What’s the best medical therapy for Clostridium difficile?

More data on the superiority of fidaxomicin versus vancomycin in adult patients has been published (Lancet 2012; 12: 281-9).  While this study was a ‘double-blind, non-inferiority, randomized controlled trial,’ the data tilt in favor of fidaxomicin.  This study enrolled 535 patients from 45 sites in Europe and 41 sites in U.S.
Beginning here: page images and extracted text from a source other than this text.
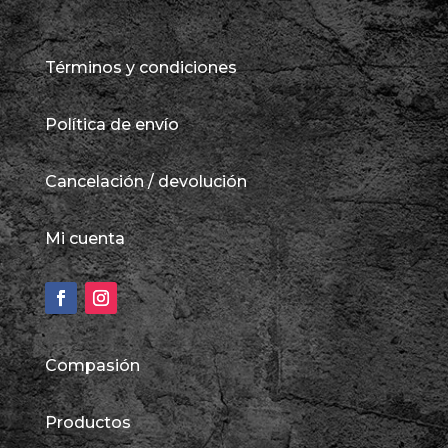
Términos y condiciones
Política de envío
Cancelación / devolución
Mi cuenta
Compasión
Productos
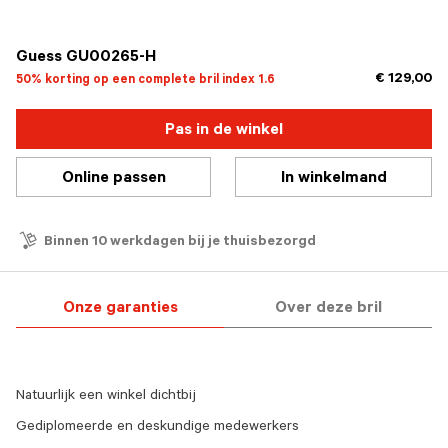
geselecteerd
Guess GU00265-H
€ 129,00
50% korting op een complete bril index 1.6
Pas in de winkel
Online passen
In winkelmand
Binnen 10 werkdagen bij je thuisbezorgd
Onze garanties
Over deze bril
Natuurlijk een winkel dichtbij
Gediplomeerde en deskundige medewerkers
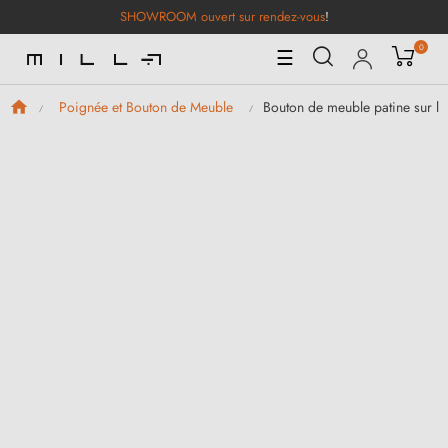
SHOWROOM ouvert sur rendez-vous
!
0
Basculer
☰
la
navigation
Bouton de meuble patine sur la
Poignée et Bouton de Meuble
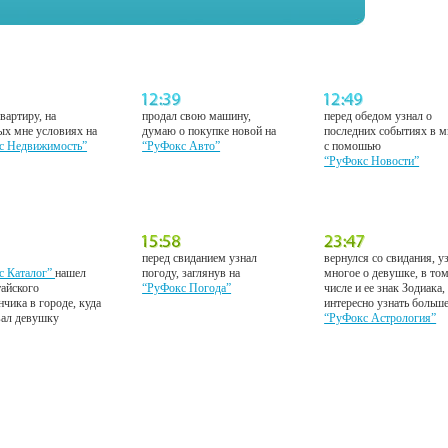
вартиру, на
продал свою машину,
перед обедом узнал о
ых мне условиях на
думаю о покупке новой на
последних событиях в м
с Недвижимость”
“РуФокс Авто”
с помошью
“РуФокс Новости”
перед свиданием узнал
вернулся со свидания, у
с Каталог”
нашел
погоду, заглянув на
многое о девушке, в то
тайского
“РуФокс Погода”
числе и ее знак Зодиака,
нчика в городе, куда
интересно узнать больш
вал девушку
“РуФокс Астрология”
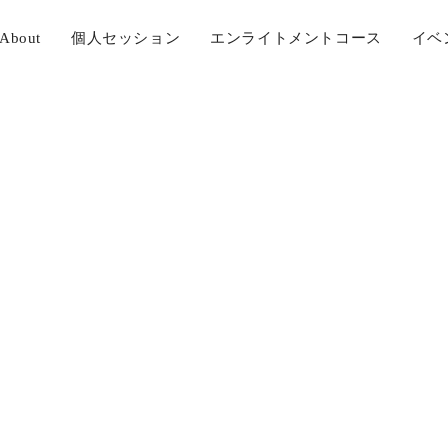
About
個人セッション
エンライトメントコース
イベ
bu-gary-pranayama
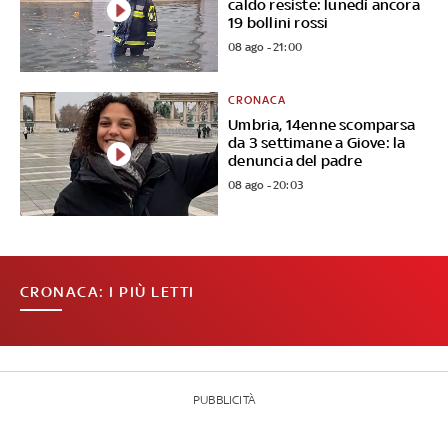
caldo resiste: lunedì ancora
19 bollini rossi
08 ago - 21:00
CRONACA
Umbria, 14enne scomparsa
da 3 settimane a Giove: la
denuncia del padre
08 ago - 20:03
CRONACA: I PIÙ LETTI
PUBBLICITÀ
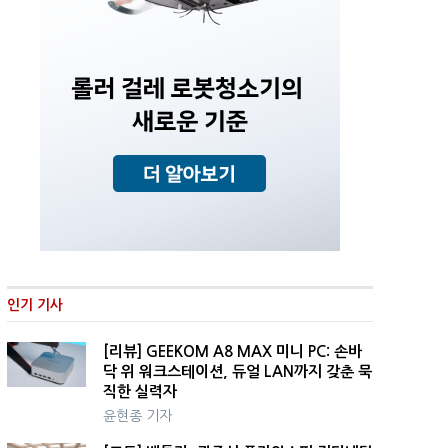
인기 기사
[리뷰] GEEKOM A8 MAX 미니 PC: 손바
닥 위 워크스테이션, 듀얼 LAN까지 갖춘 묵
직한 실력자
윤현종 기자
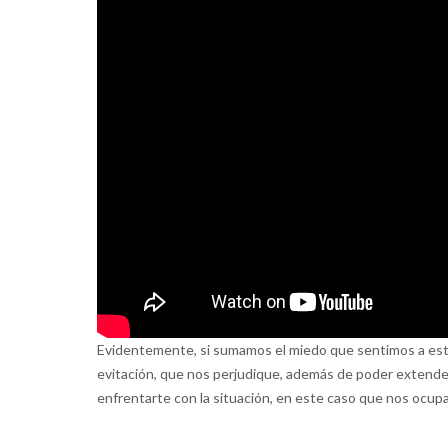
Evidentemente, si sumamos el miedo que sentimos a e
evitación, que nos perjudique, además de poder extenders
enfrentarte con la situación, en este caso que nos ocupa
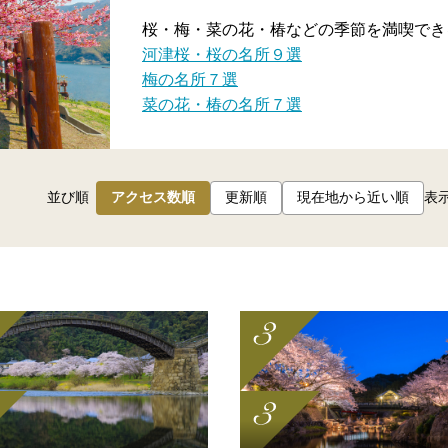
桜・梅・菜の花・椿などの季節を満喫でき
河津桜・桜の名所９選
梅の名所７選
菜の花・椿の名所７選
並び順
アクセス数順
更新順
現在地から近い順
表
On an intention-to-treat basis, a clinical cure was noted in 88% of fidaxomicin group (200 mg BID x 10 days) and 86% of vancomycin group (125 mg QID x 10 days).  Clinical cure was defined as resolution of diarrhea and no need for further treatment.  The big difference was in recurrence risk:  13% of patients receiving fidaxomicin compared with 27% of patients receiving vancomycin.  Recurrence was defined as development of three unformed bowel movements in 24 h, a positive stool toxin, and need for retreatment within 30 days of treatment completion.  A sustained response (=”global cure”) was noted in 77% with fidaxomicin compared with 63% of vancomycin group.

Both groups of patients had similar variables: severity of illness, frequency of B1/027 strains, geographic distribution, concomitant antibiotics, previous C difficile infection, age, and inpatient status.  In the group with concomitant antibiotics, fidaxomicin outperformed vancomycin with respect to cure rate: 90% versus 73%.  Adverse reactions were similar as well (Table 7).

To underscore the severity of C difficile in this population, there was a significant mortality rate in both groups.  8% of patients receiving at least one dose of fidaxomicin died compared with 7% of vancomycin-treated patients.

Why does fidaxomicin have a lower recurrence rate?  Probably due to a more narrow antibiotic spectrum and minimal effect on commensal gut flora.  Fidaxomicin also has roughly eight times more potency in vitro than vancomycin against clinical isolates of C difficile.

Previous related blog entries/reference:

Clostridium difficile -Current Battlelines

The most recent how to treat Clostridium difficile with fecal microbiota transplantation is described in a review article, Clinical Gastroenterology & Hepatology; 2011: 9:1044-49.  This article details the rationale and effectiveness of this approach.  Indications include 2-3 recurrent episodes or moderate/severe episode not responding to conventional treatment. Workup for donors to minimize the risk of transmission is discussed.  The article points out that fecal transplantation can be accomplished by nasogastric or transpyloric tubes or can be delivered directly via colonoscope or via retention enema.

Additional information on this topic:

Am J Gastro 2000; 95: 3283-5.
Clin Inf Dis 2003; 36: 580-5.

More C difficile references:

  • NEJM 2010; 364: 422, 473. Fidaxomicin – a macrocytic abx –more effective than vancomycin (92% vs. 90%) and with lower recurrence (15% vs 25%). Dose 200mg BID. n=629.
  • NEJM 2010; 362: 197, 264 (editorial). 1st article: n=200. Rx with monoclonal antibodies (against toxins A & B) -single infusion (10mg/kg) –reduced recurrence rate from 25% vs 7% & among those with previous recurrence, the rate was reduced from 38% to 7%.
  • NEJM 2011; 365: 1693. Host/pathogen factors. n=4143.
  • Gastro 2009; 136: 1152, 1206. “reining in recurrent C. diff”
  • JPGN 2009; 48 suppl 2: S63-65. Cohen MB. ~35% of patients now w/o antibiotic exposure.
  • Curr Opin Gastro 2008; 25: 24-35. Use of sacchromyces boulardii(1gm/d)x 2 weeks w Vanco may reduce recurrence by >50&.
  • Journal of Pediatrics 2009; 154: 607. n=198.  Virulent NAP1 strain present in~19% from 2 children’s hospitals.
  • NEJM 2009; 360: 637. C diff (even toxigenic strains) present in ~50% of healthy newborns. Not convincingly associated with any illnesses in newborns –possibly due to lack of receptor in infants (J Clin Invest 1992; 90: 822-9).